The Senior Clinical Data Manager coordinates and completes data management activities to ensure accuracy and consistency of clinical databases for subsequent analysis and reporting.
To perform this job successfully an individual must be able to perform each essential function satisfactorily.
• Coordinate and complete data management activities to meet project timelines and communicate status to respective team members.
• Perform coding review for adverse events, medical history and concomitant medications and coordinate medical monitor review and approval of medical coding with the clinical study manager.
• Responsible for data management activities, database cleaning and lock activities including developing data management plans, supervising database development and reviewing and processing clinical trial data to ensure completeness, accuracy and consistency of clinical trials databases.
• Work closely with CROs to prepare and ensure proper execution of data management plans and manage data management projects from beginning to end.
• Work closely with Clinical Operations group, biostatisticians, SAS programmers and other staff as appropriate to develop CRF’s to ensure the required information is captured for statistical analysis. Work with biostatistician and SAS programmers to compile and maintain SAS data dictionary.
• Prepare and distribute or facilitate distribution of periodic reports of study status including, CRF completion status, missing pages, query aging, etc.
• Participate in cross functional team meetings as requested and communicate with all departments regarding project statuses/issues, provide ongoing feedback on data management workflows to increase efficiency and provide feedback to CRAs.
• Oversee interactions with outside vendors (e.g. clinical laboratories) on collection, transmittal and transfer of study specific data.
• Develop and update SOP’s associated with the data collection, handling and review processes to meet regulatory compliance and operational needs.
• Participate in clinical review and validation of statistical outputs used in the preparation of final reports.
• Manage multiple and varied tasks, prioritize workload with attention to detail.
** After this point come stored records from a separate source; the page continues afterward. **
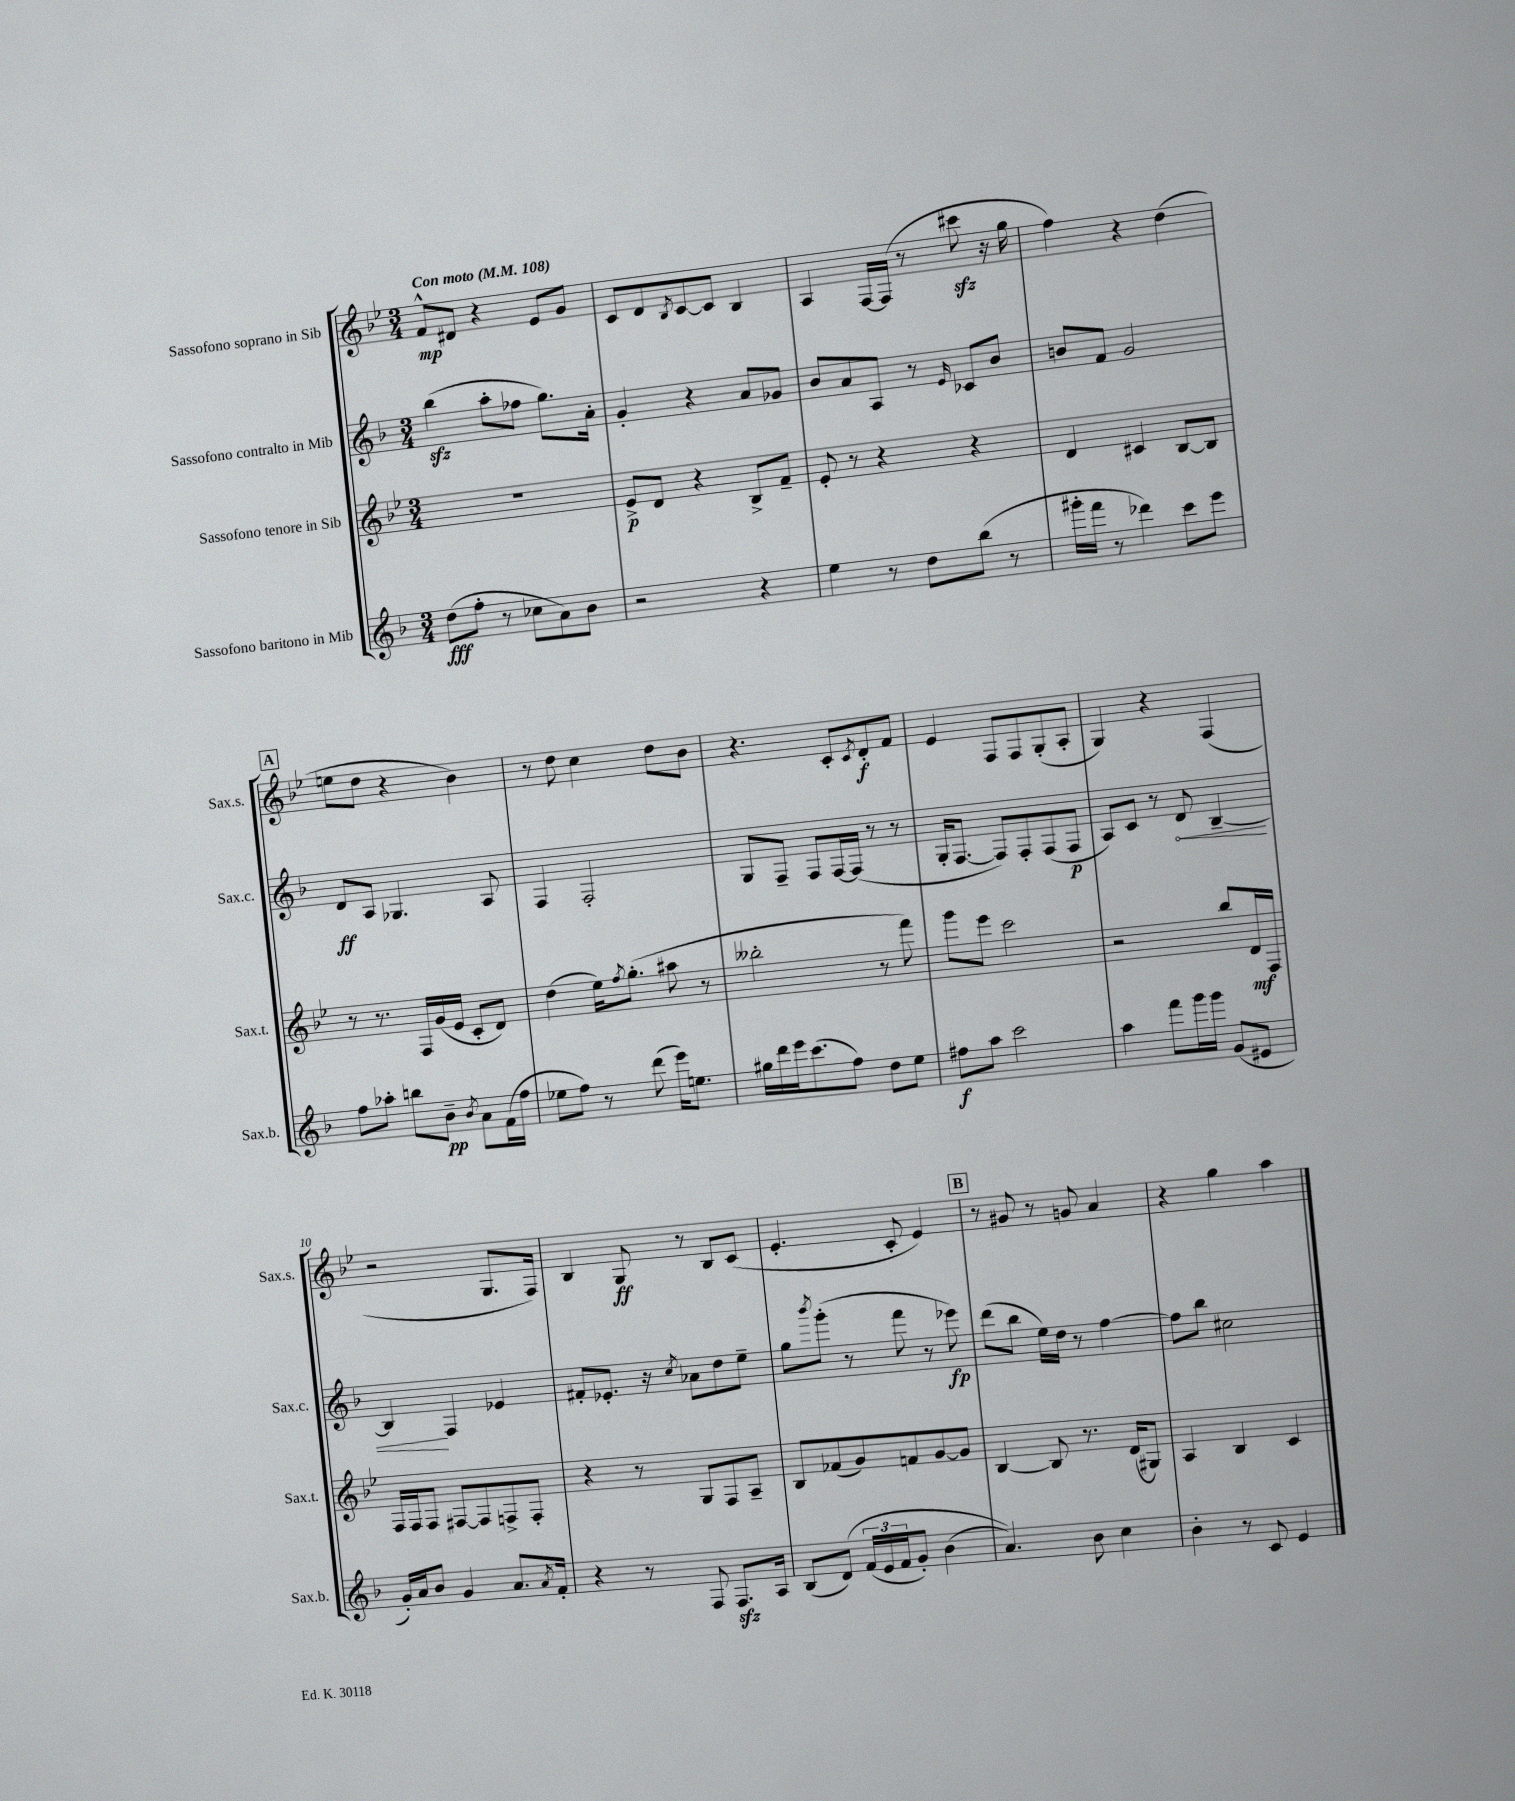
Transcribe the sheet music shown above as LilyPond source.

<<
\new StaffGroup <<
\new Staff = "s0" \with { instrumentName = "Sassofono soprano in Sib" shortInstrumentName = "Sax.s." } {
    \clef treble \key bes \major \numericTimeSignature \time 3/4 \tempo "Con moto" 4 = 108
    f'8-^\mp dis'8 r4 ees'8 g'8 |
    c'8 d'8 \acciaccatura { bes8 } c'8~ c'8 bes4 |
    a4 f16~ f16( r8 cis'''8\sfz r16 g''16 |
    f''4) r4 d''4( |
    \mark \markup { \box "A" } e''8 d''8 r4 bes'4) |
    r8 d''8 c''4 d''8 bes'8 |
    r4. c'8-. \acciaccatura { c'8 } d'8-.\f f'8 |
    ees'4 f8 f8 g8-.( a8-. |
    g4) r4 f4( |
    r2 g8. f16) |
    bes4 g8\ff r8 bes8 c'8( |
    ees'4.-. c'8-. ees'4) |
    \mark \markup { \box "B" } r8 gis'8 r8 g'8 a'4 |
    r4 g''4 a''4 \bar "|." |
}
\new Staff = "s1" \with { instrumentName = "Sassofono contralto in Mib" shortInstrumentName = "Sax.c." } {
    \clef treble \key f \major \numericTimeSignature \time 3/4
    bes''4\sfz( a''8-. fes''8 g''8.) a'16-. |
    g'4-. r4 a'8 ges'8 |
    bes'8 a'8 a8 r8 \grace { e'16 } ces'8 bes'8 |
    b'8 f'8 g'2 |
    \mark \markup { \box "A" } d'8\ff a8 ges4. a8 |
    f4 f2-. |
    g8 f8-- f8 f16~ f16( r8 r8 |
    g16-. f8.~ f8) f8-. f8( f8\p |
    a8) c'8 r8 \once \override Hairpin.circled-tip = ##t d'8\< bes4~-- |
    bes4\! f4 ees'4 |
    fis'8-. ees'8.-. r16 \acciaccatura { c''8 } aes'8 d''8 e''8-- |
    g''8 \acciaccatura { bes'''8 } g'''8-.( r8 f'''8 r8 ees'''8\fp) |
    \mark \markup { \box "B" } d'''8( bes''8 e''16) d''16 r8 f''4~ |
    f''8 bes''8 cis''2 \bar "|." |
}
\new Staff = "s2" \with { instrumentName = "Sassofono tenore in Sib" shortInstrumentName = "Sax.t." } {
    \clef treble \key bes \major \numericTimeSignature \time 3/4
    R2. |
    ees'8->\p d'8 r4 bes8-> f'8-- |
    ees'8-. r8 r4 r4 |
    d'4 cis'4 bes8~ bes8 |
    \mark \markup { \box "A" } r8 r8. f16 g'16( ees'16 c'8-. d'8) |
    d''4( ees''16) \acciaccatura { f''8 } g''8.-.( ais''8 r8 |
    beses''2-. r8 f'''8) |
    g'''8 ees'''8 c'''2 |
    r2 bes''8 d'16\mf f16 |
    f16 f16 f8 fis8~ fis8 f8-> f8-. |
    r4 r8 g8 f8 a8-- |
    bes8 fes'8( g'8) f'8 g'8~ g'8 |
    \mark \markup { \box "B" } bes4~ bes8 r8. d'16( gis8) |
    a4 bes4 c'4 \bar "|." |
}
\new Staff = "s3" \with { instrumentName = "Sassofono baritono in Mib" shortInstrumentName = "Sax.b." } {
    \clef treble \key f \major \numericTimeSignature \time 3/4
    d''8\fff( f''8-. r8 ces''8 a'8) bes'8 |
    r2 r4 |
    e''4 r8 d''8 bes''8( r8 |
    gis'''16-. f'''16 r8 des'''4) c'''8 e'''8 |
    \mark \markup { \box "A" } f''8 aes''8-. b''8 bes'8--\pp \acciaccatura { bes'8 } a'8 f'16( f''16 |
    ees''8 f''8) r8 d'''8( e'''16) e''8. |
    gis''16 d'''16 e'''16 c'''8.( f''8) d''8 e''8 |
    fis''8\f a''8 c'''2 |
    a''4 f'''8 g'''16 g'''16 g'8( eis'8 |
    g'16-.) a'16 bes'8 g'4 a'8. \acciaccatura { a'8 } f'16-. |
    r4 r8 f8 f8.\sfz a16 |
    bes8( d'8)\( \tuplet 3/2 { f'16( e'16 f'16 } g'8-.) bes'4( |
    \mark \markup { \box "B" } a'4.)\) bes'8 c''4 |
    bes'4-. r8 c'8 e'4 \bar "|." |
}
>>
>>
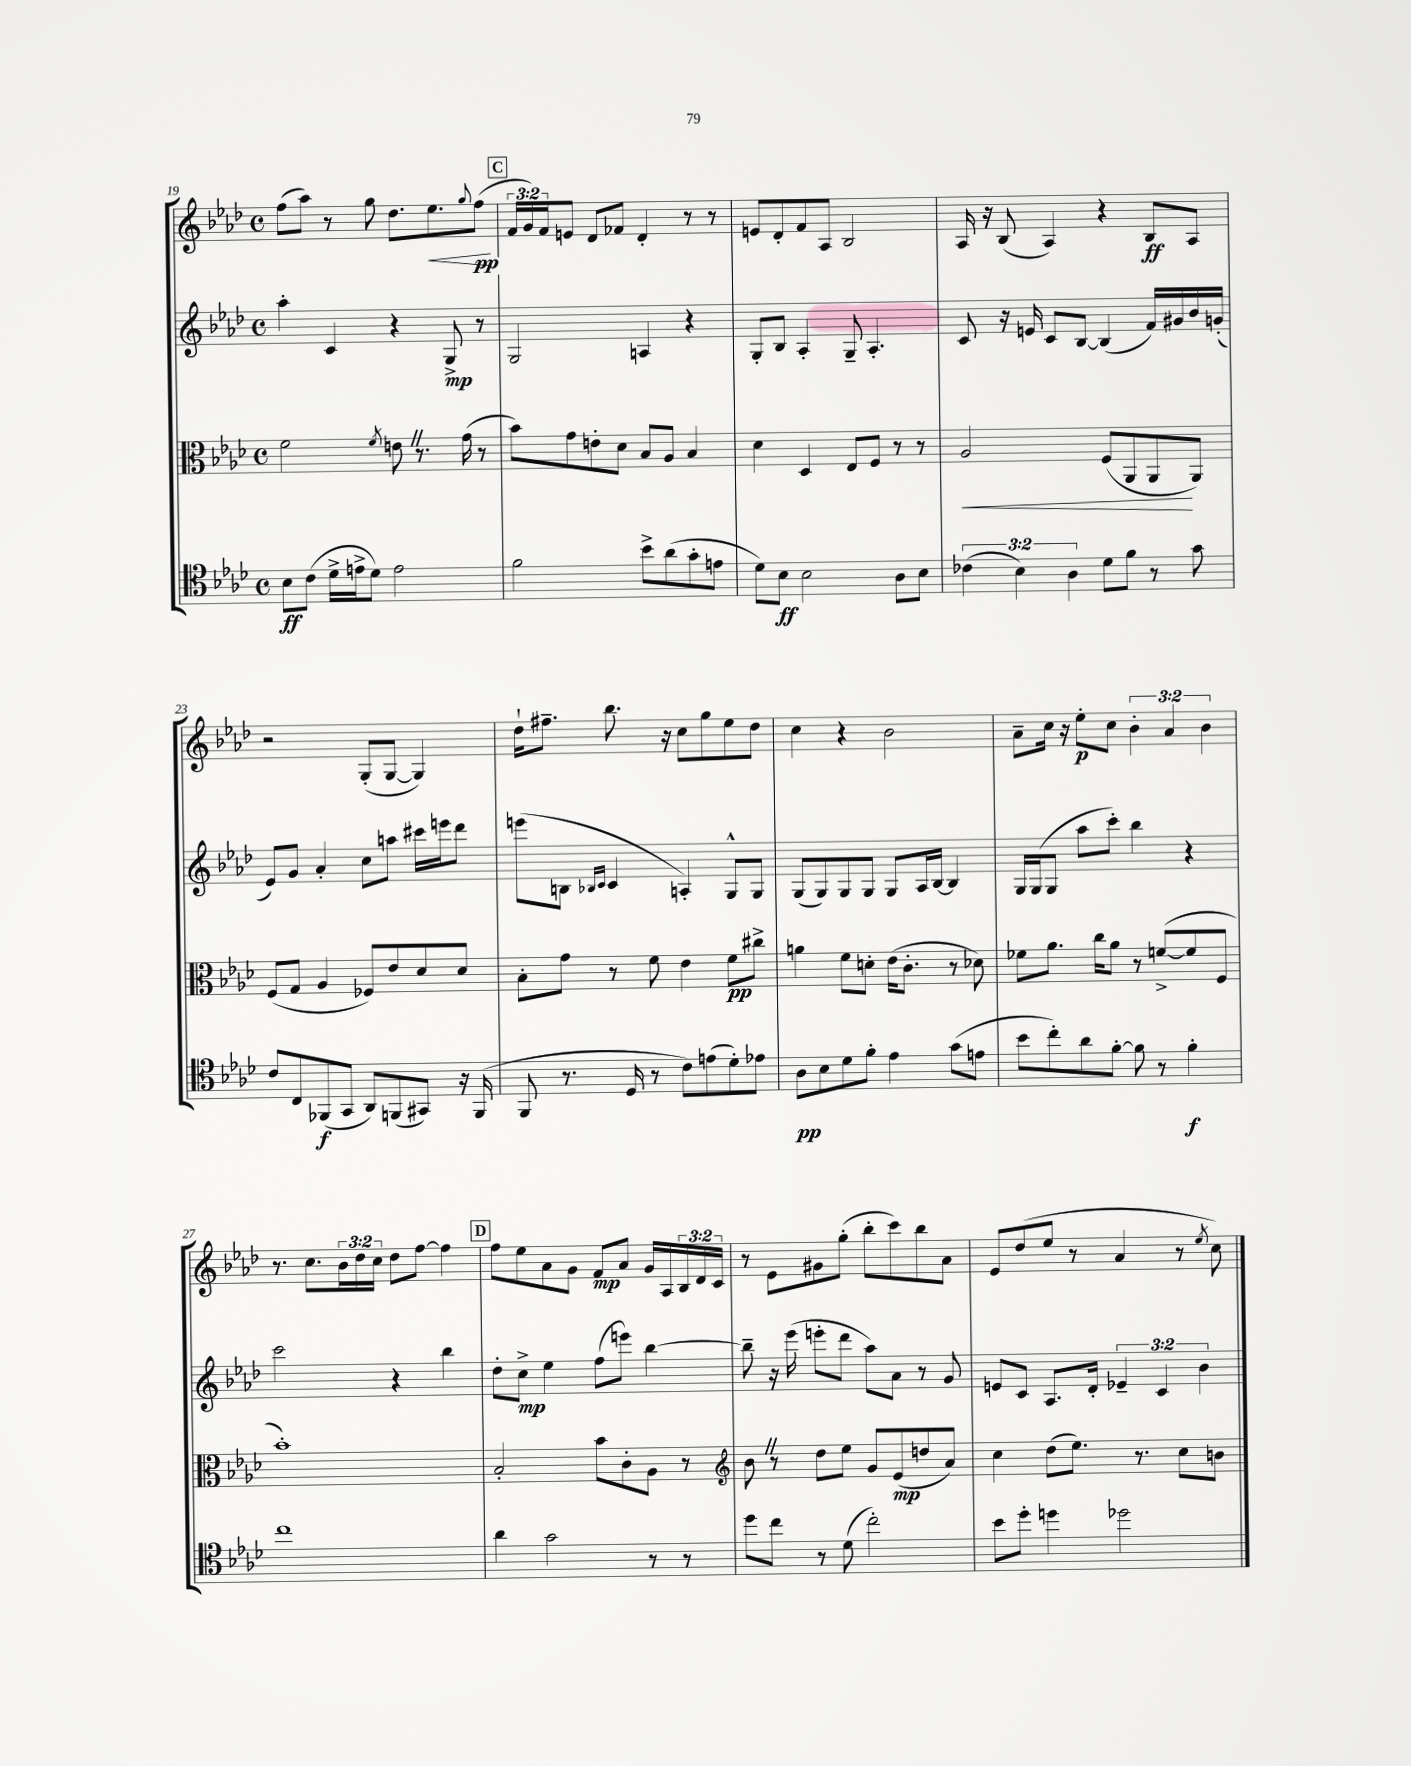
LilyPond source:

<<
\new StaffGroup <<
\new Staff = "s0" {
    \clef treble \key aes \major \defaultTimeSignature \time 4/4 \override Staff.TupletNumber.text = #tuplet-number::calc-fraction-text
    f''8( aes''8) r8 g''8 des''8. ees''8.\< \appoggiatura { g''8 } f''8\pp\!( |
    \mark \markup { \box "C" } \tuplet 3/2 { f'16 g'16) f'16 } e'8 des'8 fes'8 des'4-. r8 r8 |
    e'8 des'8-. f'8 aes8 bes2 |
    aes16 r16 bes8( aes4) r4 bes8\ff aes8 |
    r2 g8-.( g8~ g4) |
    des''16-! fis''8.-- bes''8. r16 c''8 g''8 ees''8 des''8 |
    c''4 r4 bes'2 |
    aes'8-- c''16 r16 ees''8-.\p c''8 \tuplet 3/2 { bes'4-. aes'4 bes'4 } |
    r8. c''8. \tuplet 3/2 { bes'16 des''16 c''16 } des''8 f''8~ f''4 |
    \mark \markup { \box "D" } f''8 ees''8 aes'8 g'8 f'8\mp aes'8 g'16 aes16 \tuplet 3/2 { bes16 des'16 c'16 } |
    r8 ees'8 gis'8 g''8-.( bes''8-. c'''8) bes''8 aes'8 |
    ees'8 des''8( ees''8 r8 aes'4 r8 \acciaccatura { ees''8 } c''8) \bar "|." |
}
\new Staff = "s1" {
    \clef treble \key aes \major \defaultTimeSignature \time 4/4 \override Staff.TupletNumber.text = #tuplet-number::calc-fraction-text
    aes''4-. c'4 r4 g8->\mp r8 |
    \mark \markup { \box "C" } g2 a4 r4 |
    g8-. bes8 aes4-. g8-- aes4.-. |
    c'8 r16 e'16 c'8 bes8~ bes4( f'16) gis'16 bes'16 g'16-.( |
    ees'8) g'8 aes'4-. c''8 a''8 cis'''16 e'''16 des'''8 |
    e'''8( b8 \grace { bes16 c'16 } c'4 a4-.) g8-^ g8 |
    g8( g8) g8 g8 g8 aes16 bes16~ bes4 |
    g16 g16( g8 aes''8 c'''8-.) bes''4 r4 |
    c'''2 r4 bes''4 |
    \mark \markup { \box "D" } des''8-. c''8->\mp ees''4 f''8( e'''8) bes''4~ |
    bes''8-- r16 ees'''16( e'''8-. des'''8 aes''8) aes'8 r8 g'8 |
    e'8 c'8 aes8. des'16-. \tuplet 3/2 { ees'4-- c'4 bes'4 } \bar "|." |
}
\new Staff = "s2" {
    \clef alto \key aes \major \defaultTimeSignature \time 4/4
    f'2 \acciaccatura { f'8 } e'8 \once \override BreathingSign.text = \markup { \musicglyph "scripts.caesura.straight" } \breathe r8. g'16( r8 |
    \mark \markup { \box "C" } bes'8) g'8 e'8-. des'8 bes8 aes8 bes4 |
    des'4 des4 ees8 f8 r8 r8 |
    aes2\< f8( aes,8 aes,8\! aes,8) |
    f8( g8 aes4 fes8) ees'8 des'8 des'8 |
    bes8-. g'8 r8 f'8 ees'4 f'8\pp cis''8-> |
    a'4 f'8 d'8-. ees'16( c'8.-. r8 des'8) |
    fes'8 aes'8. c''16 aes'8 r8 f'8~->( f'8 f8 |
    bes'1-.) |
    \mark \markup { \box "D" } bes2-. bes'8 c'8-. aes8 r8 |
    \clef treble bes'8 \once \override BreathingSign.text = \markup { \musicglyph "scripts.caesura.straight" } \breathe r8 des''8 ees''8 g'8 ees'8\mp( d''8 aes'8) |
    c''4 des''8( ees''8.) r8. c''8 b'8 \bar "|." |
}
\new Staff = "s3" {
    \clef tenor \key aes \major \defaultTimeSignature \time 4/4 \override Staff.TupletNumber.text = #tuplet-number::calc-fraction-text
    bes8\ff c'8( des'16-> e'16-> des'8) e'2 |
    \mark \markup { \box "C" } f'2 bes'8-> aes'8( g'8-. e'8 |
    des'8) bes8\ff bes2 aes8 bes8 |
    \tuplet 3/2 { ces'4( bes4) aes4 } des'8 f'8 r8 g'8 |
    c'8 c8 fes,8\f( g,8 aes,8) f,8( gis,8) r16 f,16( |
    f,8 r8. des16 r8 c'8) e'8( des'8-.) ees'8 |
    aes8\pp bes8 des'8 f'8-. ees'4 g'8( e'8 |
    bes'8 c''8-.) aes'8 f'8~-. f'8 r8 f'4-.\f |
    c''1 |
    \mark \markup { \box "D" } aes'4 g'2 r8 r8 |
    des''8 c''8 r8 des'8( c''2-.) |
    bes'8 des''8-. d''4 des''2 \bar "|." |
}
>>
>>
\layout { \context { \Score currentBarNumber = #19 } }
• Other duties as assigned.
• Requires a Bachelor’s degree in a related field with a minimum of 5 years’ experience or High School equivalent with at least 7 years’ experience working in a clinical research data handling environment with relevant practical pharmaceutical/biotechnology experience in protocol review/CRF design, EDC clinical study databases and data management.
• Previous vendor management experience using Interactive Web Response System (IWRS), Imaging, Patient Reported Outcome (PRO) and other database technologies.
• Highly detail oriented while maintaining work efficiency, able to prioritize activities across various projects at different study stages.
• Knowledge of industry standards, such as the ICH guidelines, CDASH, 21 CFR Part 11, and FDA guidelines.
• MedDRA and WHO Drug coding proficiency is preferred.
• Knowledge of SAS is desired.
• Excellent time management, flexibility, ability to coordinate workload and meet established deadlines.
REQUIRED KNOWLEDGE AND ABILITIES:
• Strong verbal and written communication skills are essential.
• Excellent organization and multi-tasking skills.
• Exceptional interpersonal skills and problem solving capabilities.
• Proven meeting planning skills.
• Ability to work effectively across a matrix organization.
• Ability to work independently and prioritize with minimal daily instruction.
• Ability to think strategically in order to improve current processes.